The Wonderful World of Orchids
12 Sep, 2021
It's a fairly large family, that include around 28 000 species. This diverse family has members that grow in a variety of ways, including in the ground (terrestrial orchids), on trees (epiphytic orchids) and on cliffs and on rock or cliffs (lithophytic orchids).
Where do Orchids Grow?
Members of this family can be found naturally the world over, in almost every habitat. Many of these orchids are mainly found in remote and often hard to reach locations.
Did you know that New Zealand has over 160 native orchids?
Orchids range from species whose flowers that last for up to a year to others that only flower for a single day. But regardless of how long the blooms last they all rely on highly specialised and ingenious methods to attract pollinators. Several even mimic the pheromones of the insects they wish to attract.
Cryptostylis ovata - Slipper Orchid attracts this parasitic wasp by emitting a pheromone that mimics the scent of the female wasp.
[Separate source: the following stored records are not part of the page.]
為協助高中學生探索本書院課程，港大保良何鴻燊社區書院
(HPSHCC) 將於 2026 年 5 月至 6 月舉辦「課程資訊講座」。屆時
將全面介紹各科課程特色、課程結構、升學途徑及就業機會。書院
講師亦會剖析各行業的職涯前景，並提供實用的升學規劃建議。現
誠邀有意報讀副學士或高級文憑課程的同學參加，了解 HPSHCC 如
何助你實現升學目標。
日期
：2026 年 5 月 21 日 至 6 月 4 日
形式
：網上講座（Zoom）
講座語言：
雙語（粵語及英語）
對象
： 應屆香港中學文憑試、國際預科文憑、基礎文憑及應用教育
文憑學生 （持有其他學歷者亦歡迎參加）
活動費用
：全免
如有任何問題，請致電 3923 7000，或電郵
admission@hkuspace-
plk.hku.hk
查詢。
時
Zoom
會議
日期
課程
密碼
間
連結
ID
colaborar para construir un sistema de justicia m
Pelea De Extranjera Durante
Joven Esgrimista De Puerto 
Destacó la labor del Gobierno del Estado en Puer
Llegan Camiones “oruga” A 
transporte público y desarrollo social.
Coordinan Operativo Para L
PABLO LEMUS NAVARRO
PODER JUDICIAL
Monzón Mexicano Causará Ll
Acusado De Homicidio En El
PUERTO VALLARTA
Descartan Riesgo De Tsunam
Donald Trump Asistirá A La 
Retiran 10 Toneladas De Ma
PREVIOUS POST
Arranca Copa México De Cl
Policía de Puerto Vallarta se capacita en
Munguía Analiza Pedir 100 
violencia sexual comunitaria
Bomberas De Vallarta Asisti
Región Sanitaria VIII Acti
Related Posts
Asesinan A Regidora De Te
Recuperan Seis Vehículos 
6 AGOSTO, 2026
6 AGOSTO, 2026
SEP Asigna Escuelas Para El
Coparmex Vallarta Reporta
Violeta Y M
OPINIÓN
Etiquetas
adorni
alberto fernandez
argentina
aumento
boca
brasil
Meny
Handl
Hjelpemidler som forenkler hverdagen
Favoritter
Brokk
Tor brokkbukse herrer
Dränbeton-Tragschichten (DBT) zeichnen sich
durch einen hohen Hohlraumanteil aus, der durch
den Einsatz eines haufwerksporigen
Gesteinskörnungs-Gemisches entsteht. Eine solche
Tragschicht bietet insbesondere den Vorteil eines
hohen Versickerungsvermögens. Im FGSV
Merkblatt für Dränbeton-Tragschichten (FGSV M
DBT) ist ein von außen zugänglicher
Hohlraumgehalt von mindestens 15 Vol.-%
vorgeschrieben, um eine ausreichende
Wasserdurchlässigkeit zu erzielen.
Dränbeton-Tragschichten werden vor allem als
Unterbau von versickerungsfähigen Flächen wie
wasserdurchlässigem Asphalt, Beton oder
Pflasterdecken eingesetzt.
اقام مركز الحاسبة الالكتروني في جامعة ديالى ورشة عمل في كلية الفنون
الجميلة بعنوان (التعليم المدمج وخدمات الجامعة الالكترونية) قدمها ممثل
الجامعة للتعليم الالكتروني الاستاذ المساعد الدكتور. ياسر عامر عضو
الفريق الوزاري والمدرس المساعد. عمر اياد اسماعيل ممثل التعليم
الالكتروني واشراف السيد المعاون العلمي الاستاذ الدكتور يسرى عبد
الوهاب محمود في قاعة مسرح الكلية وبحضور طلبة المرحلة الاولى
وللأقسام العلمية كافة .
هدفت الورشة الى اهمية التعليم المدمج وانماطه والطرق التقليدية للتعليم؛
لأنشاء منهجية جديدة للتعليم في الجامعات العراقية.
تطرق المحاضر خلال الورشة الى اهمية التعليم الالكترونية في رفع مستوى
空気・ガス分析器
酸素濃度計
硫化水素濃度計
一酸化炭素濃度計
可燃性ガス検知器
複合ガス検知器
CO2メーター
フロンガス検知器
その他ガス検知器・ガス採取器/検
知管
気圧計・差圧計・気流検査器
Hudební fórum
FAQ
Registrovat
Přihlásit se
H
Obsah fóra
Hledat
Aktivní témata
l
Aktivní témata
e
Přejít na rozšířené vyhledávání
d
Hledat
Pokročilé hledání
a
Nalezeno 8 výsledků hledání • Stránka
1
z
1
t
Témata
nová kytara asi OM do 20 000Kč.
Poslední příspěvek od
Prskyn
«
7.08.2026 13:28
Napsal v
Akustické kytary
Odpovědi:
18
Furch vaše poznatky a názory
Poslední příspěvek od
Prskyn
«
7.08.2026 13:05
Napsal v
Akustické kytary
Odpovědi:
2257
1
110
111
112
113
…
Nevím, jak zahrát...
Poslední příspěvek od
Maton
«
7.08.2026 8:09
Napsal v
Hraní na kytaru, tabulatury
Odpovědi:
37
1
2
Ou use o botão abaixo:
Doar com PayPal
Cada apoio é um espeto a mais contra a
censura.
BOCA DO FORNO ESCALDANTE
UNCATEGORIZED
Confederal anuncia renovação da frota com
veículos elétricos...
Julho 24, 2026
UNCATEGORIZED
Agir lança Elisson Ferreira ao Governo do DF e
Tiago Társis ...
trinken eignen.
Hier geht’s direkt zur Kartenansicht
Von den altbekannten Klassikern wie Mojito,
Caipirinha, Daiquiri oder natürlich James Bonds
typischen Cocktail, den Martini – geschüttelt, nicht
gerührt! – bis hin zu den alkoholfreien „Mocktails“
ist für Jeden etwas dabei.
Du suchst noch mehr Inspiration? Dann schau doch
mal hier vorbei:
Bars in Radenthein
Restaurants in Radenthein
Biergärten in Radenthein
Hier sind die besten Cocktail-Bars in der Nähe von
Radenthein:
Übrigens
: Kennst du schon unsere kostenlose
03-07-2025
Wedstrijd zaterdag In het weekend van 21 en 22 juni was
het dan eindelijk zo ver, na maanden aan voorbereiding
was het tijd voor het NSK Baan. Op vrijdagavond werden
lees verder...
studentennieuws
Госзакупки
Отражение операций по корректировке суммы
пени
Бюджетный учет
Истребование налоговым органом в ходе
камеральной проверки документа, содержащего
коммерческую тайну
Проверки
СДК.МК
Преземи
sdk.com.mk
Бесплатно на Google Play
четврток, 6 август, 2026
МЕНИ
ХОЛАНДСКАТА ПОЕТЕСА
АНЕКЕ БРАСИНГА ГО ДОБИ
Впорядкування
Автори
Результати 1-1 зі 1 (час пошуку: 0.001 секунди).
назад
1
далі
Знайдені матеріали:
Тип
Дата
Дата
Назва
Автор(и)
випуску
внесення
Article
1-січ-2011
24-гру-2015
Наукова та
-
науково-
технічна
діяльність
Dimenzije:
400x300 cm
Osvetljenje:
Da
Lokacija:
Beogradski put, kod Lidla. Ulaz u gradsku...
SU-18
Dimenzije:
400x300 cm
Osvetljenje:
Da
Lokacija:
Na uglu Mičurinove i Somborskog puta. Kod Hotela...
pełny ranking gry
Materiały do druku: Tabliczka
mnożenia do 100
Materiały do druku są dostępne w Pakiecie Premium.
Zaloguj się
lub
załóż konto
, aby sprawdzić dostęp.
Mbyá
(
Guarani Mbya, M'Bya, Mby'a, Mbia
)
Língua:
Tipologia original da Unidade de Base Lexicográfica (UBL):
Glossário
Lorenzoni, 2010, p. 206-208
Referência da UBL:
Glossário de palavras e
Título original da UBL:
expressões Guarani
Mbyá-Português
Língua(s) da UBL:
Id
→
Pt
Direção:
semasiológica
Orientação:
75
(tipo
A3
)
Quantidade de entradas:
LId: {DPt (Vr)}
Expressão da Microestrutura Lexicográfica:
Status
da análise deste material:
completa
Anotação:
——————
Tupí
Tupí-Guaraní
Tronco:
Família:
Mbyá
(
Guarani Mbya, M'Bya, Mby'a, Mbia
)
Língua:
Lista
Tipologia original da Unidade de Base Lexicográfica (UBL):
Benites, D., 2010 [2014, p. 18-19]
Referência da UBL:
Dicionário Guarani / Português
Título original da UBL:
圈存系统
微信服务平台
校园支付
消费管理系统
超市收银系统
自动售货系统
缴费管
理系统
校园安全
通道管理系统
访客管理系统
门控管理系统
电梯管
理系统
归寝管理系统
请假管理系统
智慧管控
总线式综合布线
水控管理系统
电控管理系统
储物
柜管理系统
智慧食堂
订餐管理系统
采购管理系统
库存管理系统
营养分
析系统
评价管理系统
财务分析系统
The flowers themselves produce a somewhat staggering amount of tiny seeds. As any one that realised the vanilla is a type of orchid may have already noticed when they scraped out their tiny and delicious seed. However, creating the seed is only the first part. Unless these tiny seeds come into contact with the certain mycorrhizal fungi they can't germinate in the wild.
An orchid seed germinating. The Seeds themselves don't have enough nutrients to germinate by themselves and rely on the fungi (the fine filaments coming out from the seed) to provide them with the nutrients they need.
To get around this, orchid growers have devised various techniques that can be used to germinate seeds artificially, allowing them to breed a vast array of orchids with truly stunning flowers.
Growing Orchids at Home
One of the best orchids to grow at home is the Moth Orchid (phalaenopsis). When looked after they can flower for up to 6 months at a time, and as long you get a few things right they are incredibly easy to look after.